Dataset entries:
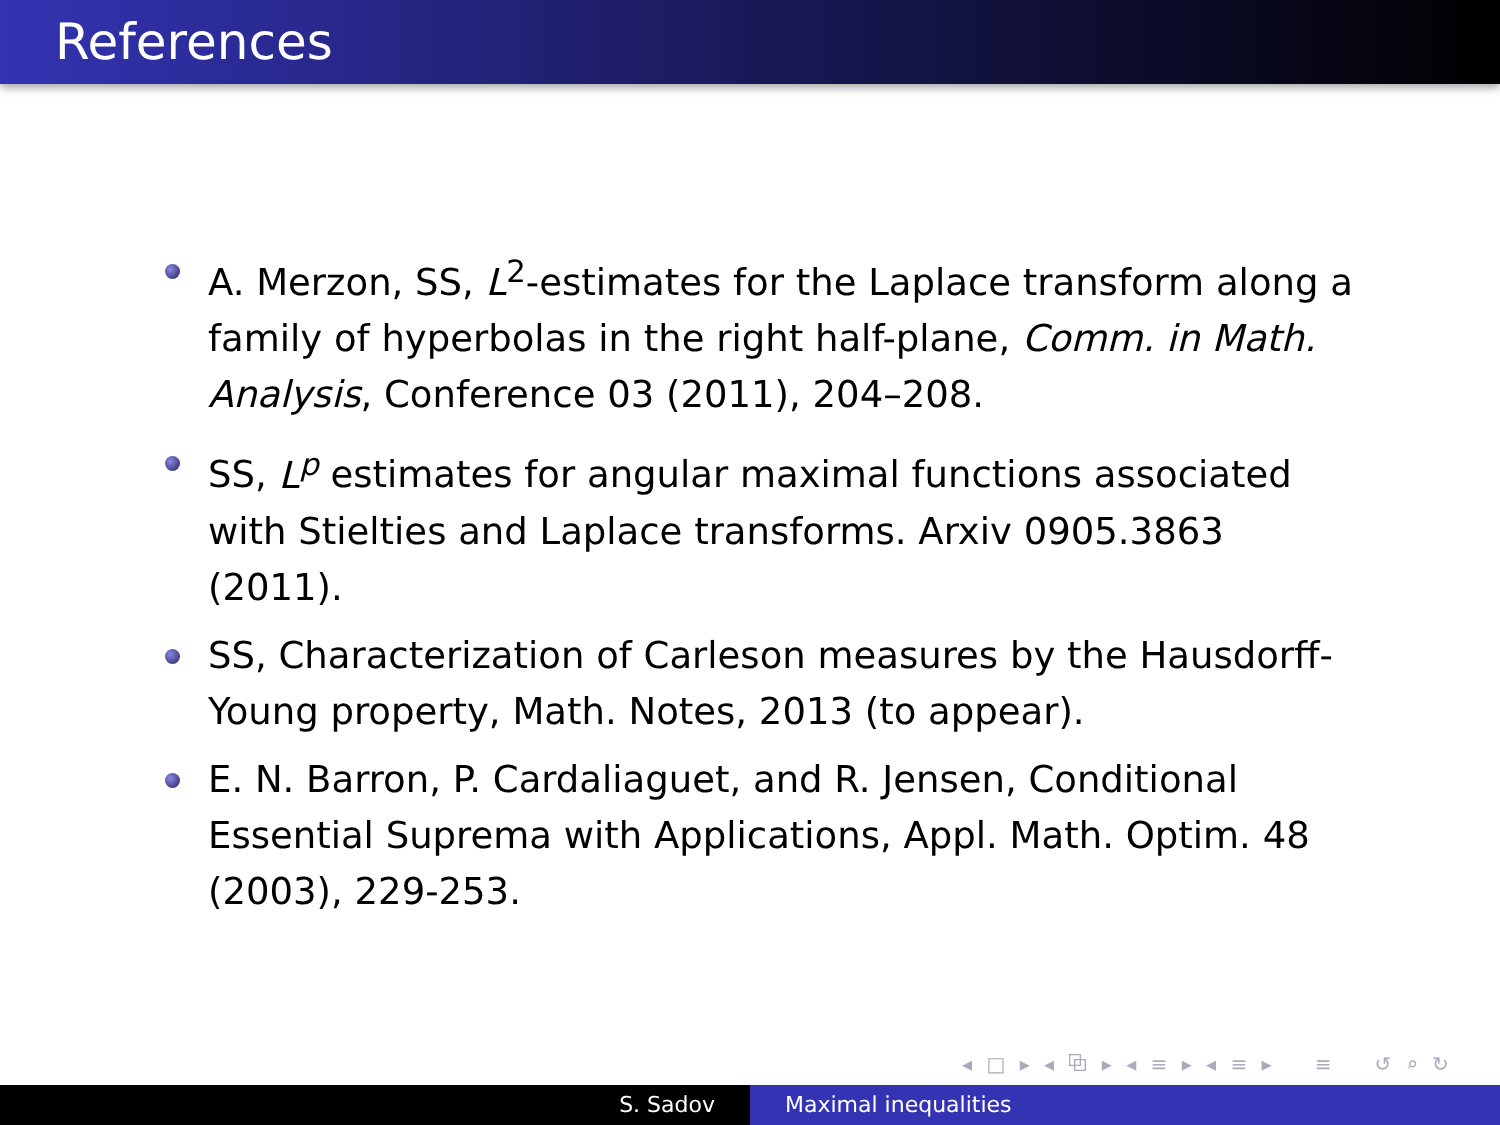References
A. Merzon, SS, L<sup>2</sup>-estimates for the Laplace transform along a family of hyperbolas in the right half-plane, Comm. in Math. Analysis, Conference 03 (2011), 204–208.
SS, L<sup>p</sup> estimates for angular maximal functions associated with Stielties and Laplace transforms. Arxiv 0905.3863 (2011).
SS, Characterization of Carleson measures by the Hausdorff-Young property, Math. Notes, 2013 (to appear).
E. N. Barron, P. Cardaliaguet, and R. Jensen, Conditional Essential Suprema with Applications, Appl. Math. Optim. 48 (2003), 229-253.
◂ □ ▸ ◂ ⧉ ▸ ◂ ≡ ▸ ◂ ≡ ▸ ≡ ↺ ⌕ ↻
S. Sadov Maximal inequalities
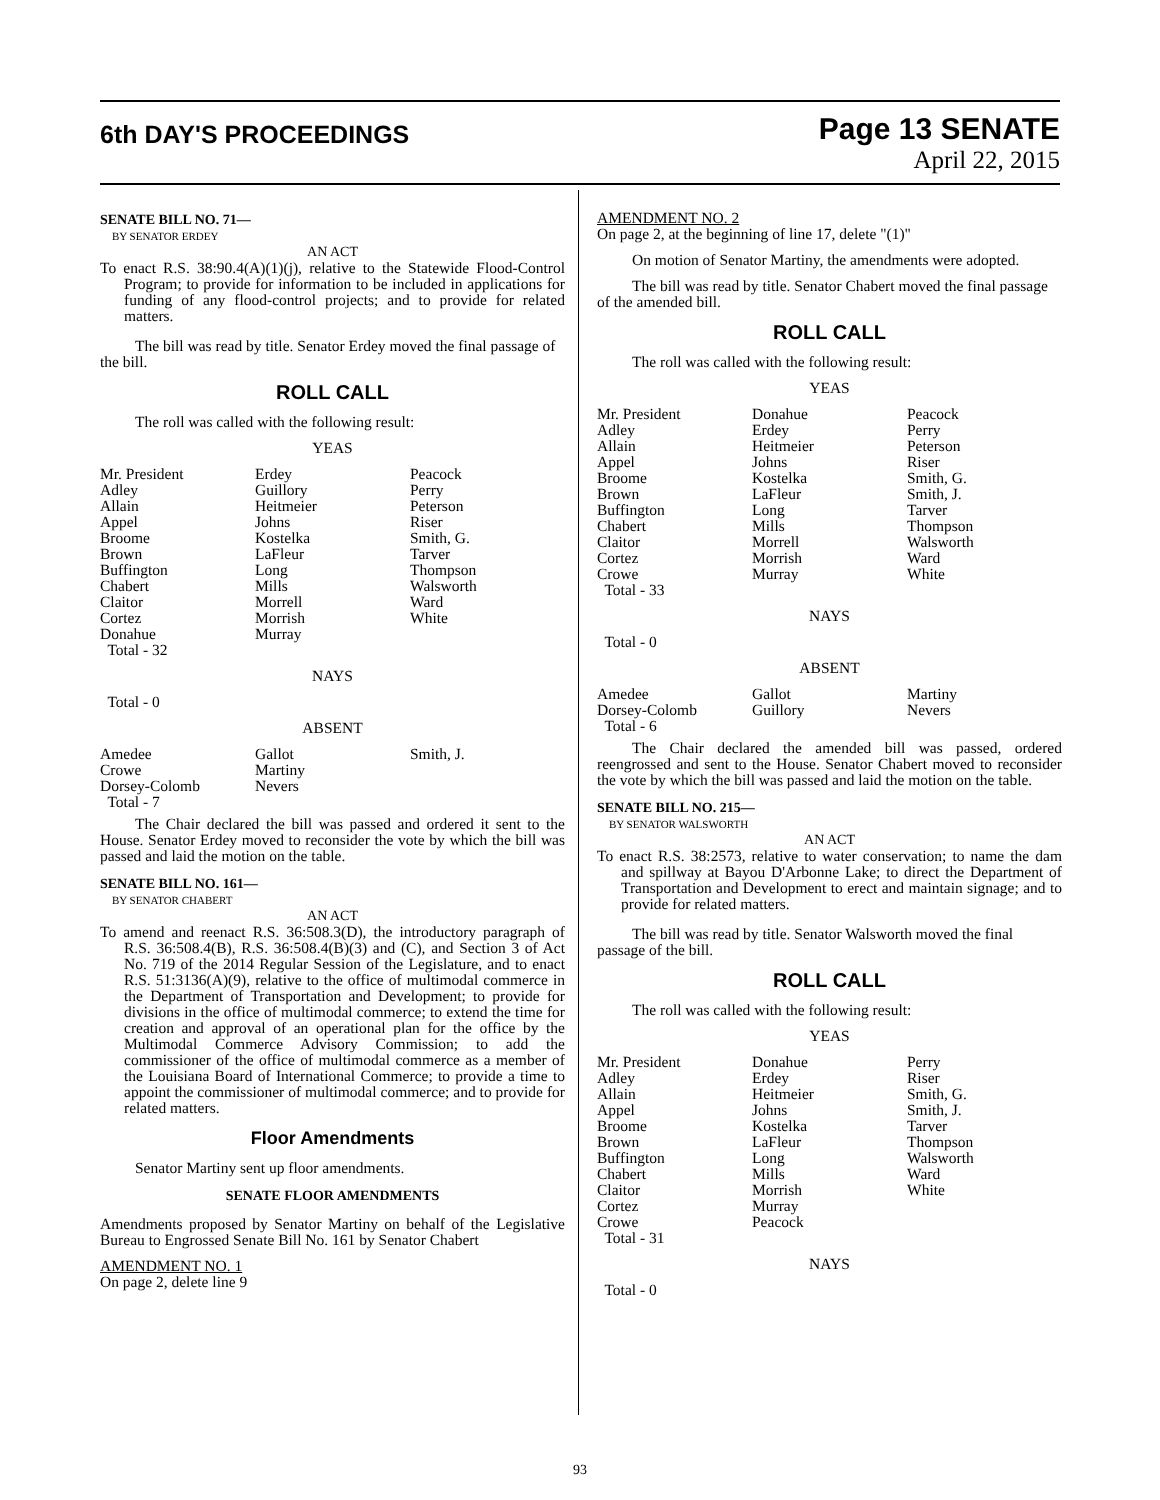6th DAY'S PROCEEDINGS
Page 13 SENATE
April 22, 2015
SENATE BILL NO. 71—
BY SENATOR ERDEY
AN ACT
To enact R.S. 38:90.4(A)(1)(j), relative to the Statewide Flood-Control Program; to provide for information to be included in applications for funding of any flood-control projects; and to provide for related matters.
The bill was read by title. Senator Erdey moved the final passage of the bill.
ROLL CALL
The roll was called with the following result:
YEAS
| Mr. President Adley Allain Appel Broome Brown Buffington Chabert Claitor Cortez Donahue Total - 32 | Erdey Guillory Heitmeier Johns Kostelka LaFleur Long Mills Morrell Morrish Murray | Peacock Perry Peterson Riser Smith, G. Tarver Thompson Walsworth Ward White |
NAYS
Total - 0
ABSENT
| Amedee Crowe Dorsey-Colomb Total - 7 | Gallot Martiny Nevers | Smith, J. |
The Chair declared the bill was passed and ordered it sent to the House. Senator Erdey moved to reconsider the vote by which the bill was passed and laid the motion on the table.
SENATE BILL NO. 161—
BY SENATOR CHABERT
AN ACT
To amend and reenact R.S. 36:508.3(D), the introductory paragraph of R.S. 36:508.4(B), R.S. 36:508.4(B)(3) and (C), and Section 3 of Act No. 719 of the 2014 Regular Session of the Legislature, and to enact R.S. 51:3136(A)(9), relative to the office of multimodal commerce in the Department of Transportation and Development; to provide for divisions in the office of multimodal commerce; to extend the time for creation and approval of an operational plan for the office by the Multimodal Commerce Advisory Commission; to add the commissioner of the office of multimodal commerce as a member of the Louisiana Board of International Commerce; to provide a time to appoint the commissioner of multimodal commerce; and to provide for related matters.
Floor Amendments
Senator Martiny sent up floor amendments.
SENATE FLOOR AMENDMENTS
Amendments proposed by Senator Martiny on behalf of the Legislative Bureau to Engrossed Senate Bill No. 161 by Senator Chabert
AMENDMENT NO. 1
On page 2, delete line 9
AMENDMENT NO. 2
On page 2, at the beginning of line 17, delete "(1)"
On motion of Senator Martiny, the amendments were adopted.
The bill was read by title. Senator Chabert moved the final passage of the amended bill.
ROLL CALL
The roll was called with the following result:
YEAS
| Mr. President Adley Allain Appel Broome Brown Buffington Chabert Claitor Cortez Crowe Total - 33 | Donahue Erdey Heitmeier Johns Kostelka LaFleur Long Mills Morrell Morrish Murray | Peacock Perry Peterson Riser Smith, G. Smith, J. Tarver Thompson Walsworth Ward White |
NAYS
Total - 0
ABSENT
| Amedee Dorsey-Colomb Total - 6 | Gallot Guillory | Martiny Nevers |
The Chair declared the amended bill was passed, ordered reengrossed and sent to the House. Senator Chabert moved to reconsider the vote by which the bill was passed and laid the motion on the table.
SENATE BILL NO. 215—
BY SENATOR WALSWORTH
AN ACT
To enact R.S. 38:2573, relative to water conservation; to name the dam and spillway at Bayou D'Arbonne Lake; to direct the Department of Transportation and Development to erect and maintain signage; and to provide for related matters.
The bill was read by title. Senator Walsworth moved the final passage of the bill.
ROLL CALL
The roll was called with the following result:
YEAS
| Mr. President Adley Allain Appel Broome Brown Buffington Chabert Claitor Cortez Crowe Total - 31 | Donahue Erdey Heitmeier Johns Kostelka LaFleur Long Mills Morrish Murray Peacock | Perry Riser Smith, G. Smith, J. Tarver Thompson Walsworth Ward White |
NAYS
Total - 0
93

## [The problem]
For each record above, write out its text exactly and skip any picture.

## [Answer space]
References
A. Merzon, SS, L<sup>2</sup>-estimates for the Laplace transform along a family of hyperbolas in the right half-plane, Comm. in Math. Analysis, Conference 03 (2011), 204–208.
SS, L<sup>p</sup> estimates for angular maximal functions associated with Stielties and Laplace transforms. Arxiv 0905.3863 (2011).
SS, Characterization of Carleson measures by the Hausdorff-Young property, Math. Notes, 2013 (to appear).
E. N. Barron, P. Cardaliaguet, and R. Jensen, Conditional Essential Suprema with Applications, Appl. Math. Optim. 48 (2003), 229-253.
◂ □ ▸ ◂ ⧉ ▸ ◂ ≡ ▸ ◂ ≡ ▸ ≡ ↺ ⌕ ↻
S. Sadov Maximal inequalities
6th DAY'S PROCEEDINGS
Page 13 SENATE
April 22, 2015
SENATE BILL NO. 71—
BY SENATOR ERDEY
AN ACT
To enact R.S. 38:90.4(A)(1)(j), relative to the Statewide Flood-Control Program; to provide for information to be included in applications for funding of any flood-control projects; and to provide for related matters.
The bill was read by title. Senator Erdey moved the final passage of the bill.
ROLL CALL
The roll was called with the following result:
YEAS
| Mr. President Adley Allain Appel Broome Brown Buffington Chabert Claitor Cortez Donahue Total - 32 | Erdey Guillory Heitmeier Johns Kostelka LaFleur Long Mills Morrell Morrish Murray | Peacock Perry Peterson Riser Smith, G. Tarver Thompson Walsworth Ward White |
NAYS
Total - 0
ABSENT
| Amedee Crowe Dorsey-Colomb Total - 7 | Gallot Martiny Nevers | Smith, J. |
The Chair declared the bill was passed and ordered it sent to the House. Senator Erdey moved to reconsider the vote by which the bill was passed and laid the motion on the table.
SENATE BILL NO. 161—
BY SENATOR CHABERT
AN ACT
To amend and reenact R.S. 36:508.3(D), the introductory paragraph of R.S. 36:508.4(B), R.S. 36:508.4(B)(3) and (C), and Section 3 of Act No. 719 of the 2014 Regular Session of the Legislature, and to enact R.S. 51:3136(A)(9), relative to the office of multimodal commerce in the Department of Transportation and Development; to provide for divisions in the office of multimodal commerce; to extend the time for creation and approval of an operational plan for the office by the Multimodal Commerce Advisory Commission; to add the commissioner of the office of multimodal commerce as a member of the Louisiana Board of International Commerce; to provide a time to appoint the commissioner of multimodal commerce; and to provide for related matters.
Floor Amendments
Senator Martiny sent up floor amendments.
SENATE FLOOR AMENDMENTS
Amendments proposed by Senator Martiny on behalf of the Legislative Bureau to Engrossed Senate Bill No. 161 by Senator Chabert
AMENDMENT NO. 1
On page 2, delete line 9
AMENDMENT NO. 2
On page 2, at the beginning of line 17, delete "(1)"
On motion of Senator Martiny, the amendments were adopted.
The bill was read by title. Senator Chabert moved the final passage of the amended bill.
ROLL CALL
The roll was called with the following result:
YEAS
| Mr. President Adley Allain Appel Broome Brown Buffington Chabert Claitor Cortez Crowe Total - 33 | Donahue Erdey Heitmeier Johns Kostelka LaFleur Long Mills Morrell Morrish Murray | Peacock Perry Peterson Riser Smith, G. Smith, J. Tarver Thompson Walsworth Ward White |
NAYS
Total - 0
ABSENT
| Amedee Dorsey-Colomb Total - 6 | Gallot Guillory | Martiny Nevers |
The Chair declared the amended bill was passed, ordered reengrossed and sent to the House. Senator Chabert moved to reconsider the vote by which the bill was passed and laid the motion on the table.
SENATE BILL NO. 215—
BY SENATOR WALSWORTH
AN ACT
To enact R.S. 38:2573, relative to water conservation; to name the dam and spillway at Bayou D'Arbonne Lake; to direct the Department of Transportation and Development to erect and maintain signage; and to provide for related matters.
The bill was read by title. Senator Walsworth moved the final passage of the bill.
ROLL CALL
The roll was called with the following result:
YEAS
| Mr. President Adley Allain Appel Broome Brown Buffington Chabert Claitor Cortez Crowe Total - 31 | Donahue Erdey Heitmeier Johns Kostelka LaFleur Long Mills Morrish Murray Peacock | Perry Riser Smith, G. Smith, J. Tarver Thompson Walsworth Ward White |
NAYS
Total - 0
93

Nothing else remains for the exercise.